What if a former employee breaches a restrictive covenant?
If the restrictive covenant is valid and enforceable there are several options, you have if a former employee breaches said restrictive covenant:
- Apply for an interim injunction – if the breach is of a more serious nature, damages are usually seen to be insufficient and, in these cases, an interim injunction may be granted. An injunction will enforce the restrictive covenant.
- Seek damages – if financial compensation is sufficient an injunction would not be granted. Where those restrictive covenants are breached, an employer is entitled to apply for injunctive relief to prevent damage from being done to its business. It may also wish to seek damages to compensate it for any loss it has suffered.
- Undertakings – An alternative to an interim injunction is for the former employee to agree to provide ‘undertakings’ until the outcome of the trial. This is attractive as if the former employee undertakes to observe the restrictive covenants it avoids the cost of an interim injunction.

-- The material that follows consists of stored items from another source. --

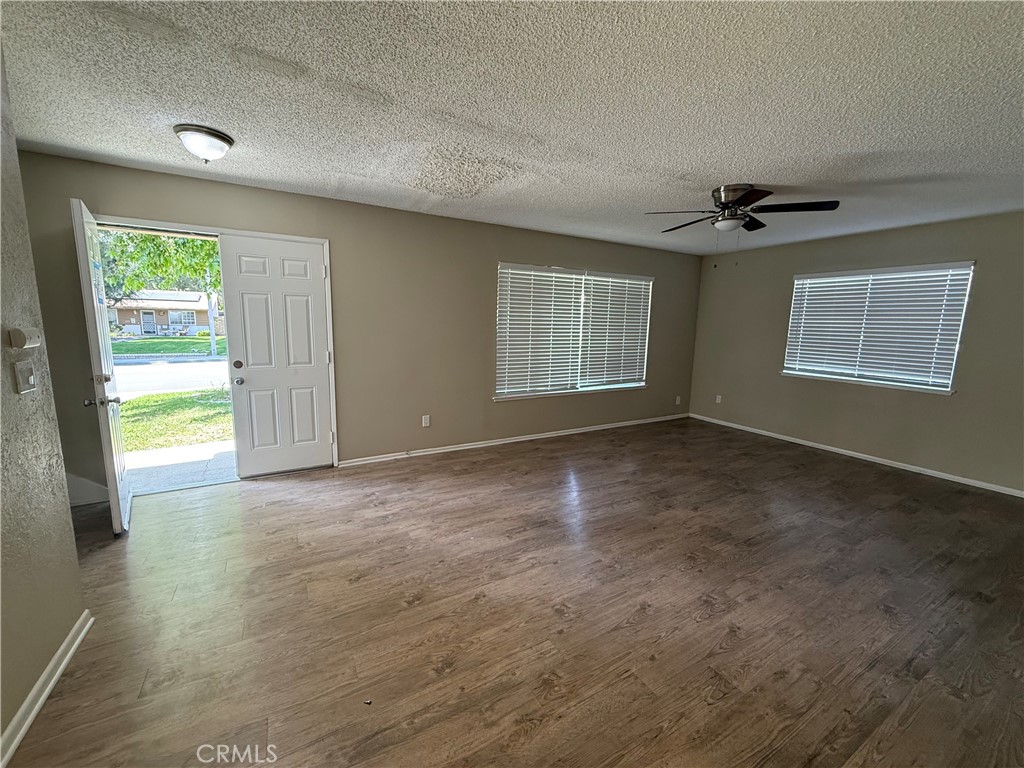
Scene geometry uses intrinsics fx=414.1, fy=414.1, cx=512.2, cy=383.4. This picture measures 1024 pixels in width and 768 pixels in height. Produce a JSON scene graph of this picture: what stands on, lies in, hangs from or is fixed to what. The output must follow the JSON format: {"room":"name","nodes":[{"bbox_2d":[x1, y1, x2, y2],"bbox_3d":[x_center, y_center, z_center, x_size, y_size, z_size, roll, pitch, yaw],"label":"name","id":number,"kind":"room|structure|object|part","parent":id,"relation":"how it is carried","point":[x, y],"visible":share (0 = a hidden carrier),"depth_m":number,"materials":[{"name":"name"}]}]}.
{"room":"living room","nodes":[
{"label":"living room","id":0,"kind":"room"},
{"bbox_2d":[0,41,85,759],"bbox_3d":[-1.213,0.122,0.383,0.133,2.466,3.518,-4,10,-30],"label":"left wall","id":1,"kind":"structure","parent":0,"point":[75,614],"depth_m":1.54,"materials":[{"name":"paint"}]},
{"bbox_2d":[12,360,36,394],"bbox_3d":[-1.823,-0.025,1.558,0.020,0.115,0.101,-4,10,-30],"label":"light switch","id":2,"kind":"object","parent":1,"relation":"attached to","point":[24,377],"visible":0.97,"depth_m":1.54,"materials":[{"name":"plastic"}]},
{"bbox_2d":[8,326,40,349],"bbox_3d":[-1.785,-0.168,1.523,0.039,0.072,0.131,-4,10,-30],"label":"thermostat","id":3,"kind":"object","parent":1,"relation":"attached to","point":[32,330],"visible":0.98,"depth_m":1.48,"materials":[{"name":"white plastic"}]},
{"bbox_2d":[0,610,92,767],"bbox_3d":[-1.152,1.283,0.576,0.018,0.081,3.372,-4,10,-30],"label":"baseboard","id":4,"kind":"structure","parent":1,"relation":"attached to","point":[28,700],"depth_m":1.50,"materials":[{"name":"white paint"}]},
{"bbox_2d":[5,148,700,498],"bbox_3d":[-0.415,-0.499,4.572,7.756,2.458,0.168,-4,10,-30],"label":"back wall","id":5,"kind":"structure","parent":0,"point":[490,257],"depth_m":4.05,"materials":[{"name":"paint"}]},
{"bbox_2d":[66,473,109,506],"bbox_3d":[-3.369,0.809,3.059,0.724,0.197,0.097,-4,10,-30],"label":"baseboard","id":6,"kind":"structure","parent":5,"relation":"attached to","point":[96,493],"depth_m":3.13,"materials":[{"name":"white paint"}]},
{"bbox_2d":[90,216,337,479],"bbox_3d":[-2.445,-0.205,3.492,1.702,2.087,0.210,-4,10,-30],"label":"door frame","id":7,"kind":"structure","parent":5,"relation":"attached to","point":[208,229],"depth_m":3.38,"materials":[{"name":"white paint"}]},
{"bbox_2d":[70,198,131,533],"bbox_3d":[-2.718,-0.082,2.787,0.171,2.038,0.784,-4,10,-30],"label":"front door","id":8,"kind":"structure","parent":7,"relation":"attached to","point":[111,448],"depth_m":2.55,"materials":[{"name":"white paint"}]},
{"bbox_3d":[-2.463,0.100,2.497,0.167,0.065,0.094,-4,10,-30],"label":"lever handle","id":9,"kind":"part","parent":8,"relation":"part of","materials":[{"name":"silver metal"}]},
{"bbox_2d":[219,232,332,477],"bbox_3d":[-2.024,-0.202,3.633,0.762,2.027,0.137,-4,10,-30],"label":"front door","id":10,"kind":"structure","parent":7,"relation":"in","point":[323,358],"depth_m":3.61,"materials":[{"name":"white paint"}]},
{"bbox_3d":[-2.350,-0.160,3.553,0.071,0.075,0.071,-4,10,-30],"label":"deadbolt","id":11,"kind":"part","parent":10,"relation":"part of","materials":[{"name":"metal"}]},
{"bbox_3d":[-2.285,-0.023,3.470,0.066,0.066,0.075,-4,10,-30],"label":"doorknob","id":12,"kind":"part","parent":10,"relation":"part of","materials":[{"name":"silver metal"}]},
{"bbox_2d":[421,414,430,426],"bbox_3d":[-0.910,0.394,4.358,0.074,0.120,0.010,-4,10,-30],"label":"wall socket","id":13,"kind":"object","parent":5,"relation":"attached to","point":[427,422],"visible":0.99,"depth_m":4.35,"materials":[{"name":"white plastic"}]},
{"bbox_2d":[336,412,689,466],"bbox_3d":[0.517,0.627,5.217,5.047,0.074,0.015,-4,10,-30],"label":"baseboard","id":14,"kind":"structure","parent":5,"relation":"attached to","point":[490,444],"depth_m":4.77,"materials":[{"name":"white paint"}]},
{"bbox_2d":[494,262,652,400],"bbox_3d":[0.842,-0.638,5.257,2.323,1.522,0.150,-4,10,-30],"label":"window","id":15,"kind":"structure","parent":5,"relation":"in","point":[630,386],"depth_m":5.19,"materials":[{"name":"white glass"}]},
{"bbox_2d":[495,264,583,396],"bbox_3d":[0.323,-0.629,4.950,1.094,1.458,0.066,-4,10,-30],"label":"window blind","id":16,"kind":"object","parent":15,"relation":"attached to","point":[531,267],"visible":0.97,"depth_m":4.93,"materials":[{"name":"white plastic"}]},
{"bbox_2d":[579,271,652,389],"bbox_3d":[1.403,-0.705,5.566,1.052,1.486,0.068,-4,10,-30],"label":"window blind","id":17,"kind":"object","parent":15,"relation":"attached to","point":[596,323],"visible":0.96,"depth_m":5.54,"materials":[{"name":"white plastic"}]},
{"bbox_2d":[675,395,681,404],"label":"wall socket","id":18,"kind":"object","parent":5,"relation":"attached to","point":[677,401],"visible":0.99,"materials":[{"name":"white plastic"}]},
{"bbox_2d":[0,0,1023,255],"bbox_3d":[0.829,-1.400,2.193,7.695,0.117,5.514,-4,10,-30],"label":"ceiling","id":19,"kind":"structure","parent":0,"point":[719,171],"depth_m":1.95,"materials":[{"name":"white paint"}]},
{"bbox_2d":[173,123,234,161],"bbox_3d":[-1.802,-1.381,2.435,0.298,0.148,0.300,-4,10,-30],"label":"ceiling light","id":20,"kind":"object","parent":19,"relation":"attached to","point":[223,140],"visible":0.98,"depth_m":2.36,"materials":[{"name":"white glass"}]},
{"bbox_2d":[647,184,842,253],"bbox_3d":[1.728,-1.195,3.222,1.236,0.600,1.247,-4,10,-30],"label":"ceiling fan","id":21,"kind":"object","parent":19,"relation":"attached to","point":[757,198],"visible":0.99,"depth_m":3.09,"materials":[{"name":"metal"}]},
{"bbox_2d":[4,418,1023,767],"bbox_3d":[0.670,1.118,2.526,7.984,0.108,6.022,-4,10,-30],"label":"floor","id":22,"kind":"structure","parent":0,"point":[878,614],"depth_m":2.02,"materials":[{"name":"brown wood"}]},
{"bbox_2d":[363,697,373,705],"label":"debris on floor","id":23,"kind":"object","parent":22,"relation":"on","point":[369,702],"visible":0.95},
{"bbox_2d":[687,211,1023,495],"bbox_3d":[4.045,-0.355,4.316,0.158,2.462,4.875,-4,10,-30],"label":"right wall","id":24,"kind":"structure","parent":0,"point":[787,272],"depth_m":4.41,"materials":[{"name":"paint"}]},
{"bbox_2d":[715,394,722,403],"bbox_3d":[2.997,0.223,6.031,0.019,0.120,0.072,-4,10,-30],"label":"wall socket","id":25,"kind":"object","parent":24,"relation":"attached to","point":[719,396],"visible":0.99,"depth_m":6.03,"materials":[{"name":"white plastic"}]},
{"bbox_2d":[687,413,1023,497],"bbox_3d":[3.928,0.816,4.495,0.014,0.072,4.648,-4,10,-30],"label":"baseboard","id":26,"kind":"structure","parent":24,"relation":"attached to","point":[993,489],"depth_m":4.45,"materials":[{"name":"white paint"}]},
{"bbox_2d":[781,260,976,393],"bbox_3d":[3.906,-0.603,4.563,0.151,1.277,1.586,-4,10,-30],"label":"window","id":27,"kind":"structure","parent":24,"relation":"in","point":[950,377],"depth_m":4.43,"materials":[{"name":"white"}]},
{"bbox_2d":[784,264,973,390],"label":"window blind","id":28,"kind":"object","parent":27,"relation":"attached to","point":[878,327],"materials":[{"name":"white plastic"}]},
{"label":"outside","id":29,"kind":"structure","parent":0,"visible":0},
{"bbox_2d":[107,289,221,335],"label":"house","id":30,"kind":"structure","parent":29,"point":[193,317],"materials":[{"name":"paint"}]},
{"bbox_2d":[110,335,226,358],"label":"lawn","id":31,"kind":"structure","parent":29,"point":[126,349],"materials":[{"name":"green plant"}]},
{"bbox_2d":[109,356,228,397],"label":"street","id":32,"kind":"structure","parent":29,"point":[181,377],"materials":[{"name":"grey asphalt"}]},
{"bbox_2d":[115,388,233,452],"label":"lawn","id":33,"kind":"structure","parent":29,"point":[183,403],"depth_m":6.85,"materials":[{"name":"green plant"}]},
{"bbox_2d":[122,439,236,493],"label":"walkway","id":34,"kind":"structure","parent":29,"point":[202,450],"depth_m":4.10,"materials":[{"name":"grey concrete"}]},
{"label":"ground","id":35,"kind":"structure","parent":29,"visible":0},
{"bbox_2d":[98,228,222,303],"bbox_3d":[-8.811,-3.720,11.089,6.125,5.726,5.210,-4,10,-30],"label":"tree","id":36,"kind":"object","parent":35,"relation":"on","point":[145,237],"visible":0.19,"depth_m":10.25,"materials":[{"name":"green plant"}]},
{"bbox_2d":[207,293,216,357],"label":"tree trunk","id":37,"kind":"object","parent":35,"relation":"on","point":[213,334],"visible":0.51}
]}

- Act against a third party – A party seeking to enforce a restrictive covenant against a third party must establish two things: The person enforcing the covenant is entitled to the benefit of the covenant, and the person against whom he is enforcing the covenant is subject to the burden of the covenant.
Do restrictive covenants apply to redundancy and TUPE?
As long as the restrictive covenant is reasonable and enforceable then it will usually run from the employee’s last date of employment. It does not matter what the reason for dismissal was – therefore, a restrictive covenant may still be enforceable if you have been dismissed or been made redundant. There are only very narrow circumstances when a restrictive covenant will not be enforceable following a dismissal.
In relation to TUPE, the conditions are that the employees carry forward their contract of employment and all the same terms and conditions. This means that the restrictive covenants will be carried forward also. You can find out what a TUPE is here.
PILONS and restrictive covenants?
If the contract states that an employer can terminate the employment and can implement pay in lieu of notice (PILON) then terminating without a notice period is acceptable. Post-termination restrictions remain valid and enforceable.
You will have to pay all contractual benefits, but the restrictive covenants will still remain in place.
What happens if the employee resigns?
Apart from if the employee resigns due to constructive dismissal, all restrictive covenants which are enforceable remain.
The main point to take away is that as long as the covenants are fair and reasonable they are enforceable, it is also worth noting that you should also be mindful of and keep track of president setting as to not treat an employee less favourably than another resulting in a loss both financially and case.